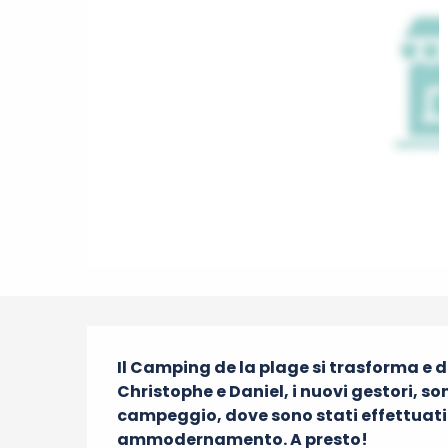
Descrizione
Il Camping de la plage si trasforma e 
Christophe e Daniel, i nuovi gestori, sono
campeggio, dove sono stati effettuati l
ammodernamento. A presto!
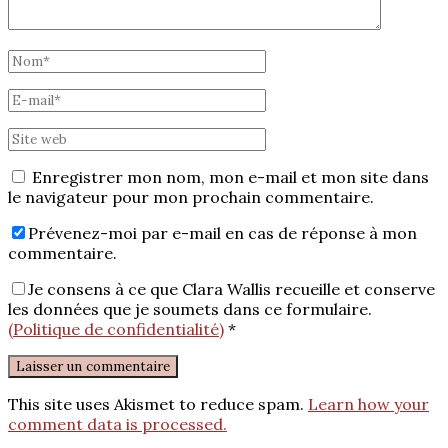
Enregistrer mon nom, mon e-mail et mon site dans
le navigateur pour mon prochain commentaire.
Prévenez-moi par e-mail en cas de réponse à mon
commentaire.
Je consens à ce que Clara Wallis recueille et conserve
les données que je soumets dans ce formulaire.
(Politique de confidentialité)
*
This site uses Akismet to reduce spam.
Learn how your
comment data is processed.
========================
- _What you need to do_: From the records given above, reproduce all text exactly and exclude each picture.

- _The completed task_:
Descrizione
Il Camping de la plage si trasforma e 
Christophe e Daniel, i nuovi gestori, sono
campeggio, dove sono stati effettuati l
ammodernamento. A presto!
Enregistrer mon nom, mon e-mail et mon site dans
le navigateur pour mon prochain commentaire.
Prévenez-moi par e-mail en cas de réponse à mon
commentaire.
Je consens à ce que Clara Wallis recueille et conserve
les données que je soumets dans ce formulaire.
(Politique de confidentialité)
*
This site uses Akismet to reduce spam.
Learn how your
comment data is processed.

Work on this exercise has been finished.